Dec 16 (Reuters) - The overnight repo rate fell on Monday, after a brief early rise, as the New York Federal Reserve’s efforts to inject liquidity into the market appeared to ensure there were enough loans to finance large corporate tax payments and Treasury debt settlements.
Still, some analysts and investors remain concerned that the cost of loans will rise during year end, when banks typically shrink their balance sheets.
The $2.2 trillion repurchase agreement (repo) market is a crucial source of funding and helps ensure that banks, companies and asset managers have the liquidity to meet their daily operational needs.
The market came under stress in September as demand for funds to settle Treasury purchases and pay corporate taxes overwhelmed loans available.
Investors are focused on the repo market this week as companies again face tax obligations while $78 billion in Treasury supply will need to be settled.
“When we had the real craziness and volatility in September it was exactly this time,” said Tom Simons, a money market economist at Jefferies in New York.
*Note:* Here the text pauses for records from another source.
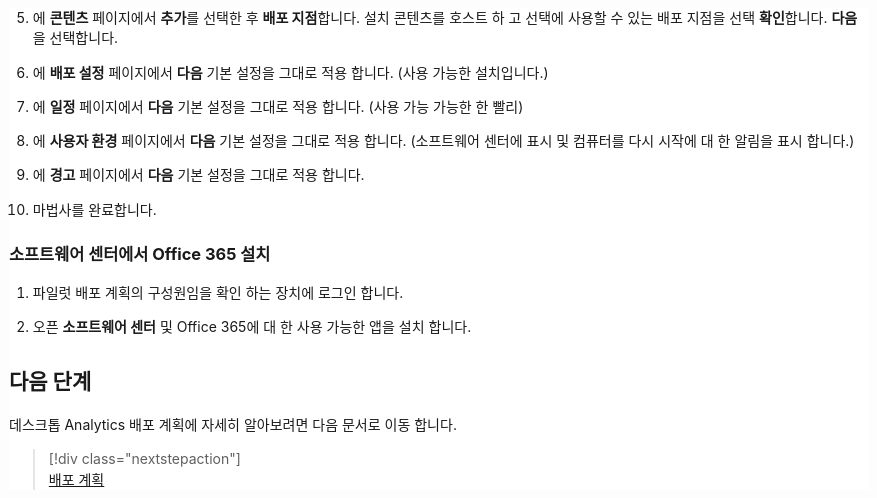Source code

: 5. 에 **콘텐츠** 페이지에서 **추가**를 선택한 후 **배포 지점**합니다. 설치 콘텐츠를 호스트 하 고 선택에 사용할 수 있는 배포 지점을 선택 **확인**합니다. **다음**을 선택합니다.  

6. 에 **배포 설정** 페이지에서 **다음** 기본 설정을 그대로 적용 합니다. (사용 가능한 설치입니다.)  

7. 에 **일정** 페이지에서 **다음** 기본 설정을 그대로 적용 합니다. (사용 가능 가능한 한 빨리)  

8. 에 **사용자 환경** 페이지에서 **다음** 기본 설정을 그대로 적용 합니다. (소프트웨어 센터에 표시 및 컴퓨터를 다시 시작에 대 한 알림을 표시 합니다.)  

9. 에 **경고** 페이지에서 **다음** 기본 설정을 그대로 적용 합니다.  

10. 마법사를 완료합니다.  


### <a name="bkmk_install-app"></a> 소프트웨어 센터에서 Office 365 설치

1. 파일럿 배포 계획의 구성원임을 확인 하는 장치에 로그인 합니다.  

2. 오픈 **소프트웨어 센터** 및 Office 365에 대 한 사용 가능한 앱을 설치 합니다.  





## <a name="next-steps"></a>다음 단계

데스크톱 Analytics 배포 계획에 자세히 알아보려면 다음 문서로 이동 합니다.
> [!div class="nextstepaction"]  
> [배포 계획](/sccm/desktop-analytics/about-deployment-plans)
However, “the Fed has done a lot to try to combat this.”
The New York Federal Reserve has increased the amount of liquidity it is providing to banks through its daily repo operations in a bid to avoid a repeat of September’s funding strains.
A 32-day repo operation on Monday was slightly oversubscribed, with the Fed accepting $50 billion from $54.25 billion in bids. The Fed also accepted all $36.40 billion in bids at an overnight operation.
The cost to obtain an overnight loan backed by Treasury collateral increased to 1.70%, from 1.62% on Friday, before dropping back to 1.52%. It remains within the Fed’s target range for the federal funds rate of 1.50% to 1.75%.
While the repo market appeared to be functioning smoothly on Monday, concerns remain that funding will dry up over year-end when banks typically pare their balance sheets.
The Fed’s repo operations are made only with major dealers, with the banks in turn passing liquidity on to their clients.
The banks are likely to reduce the availability of these loans over year end, however, as they seek to hit specific risk and capital ratios.
“Balance sheets are certainly going to dry up as we get closer to year end,” said Simons. “Dealers aren’t going to be taking on much extra, if any, to lend out to customers who might have to be paying up to fund themselves.”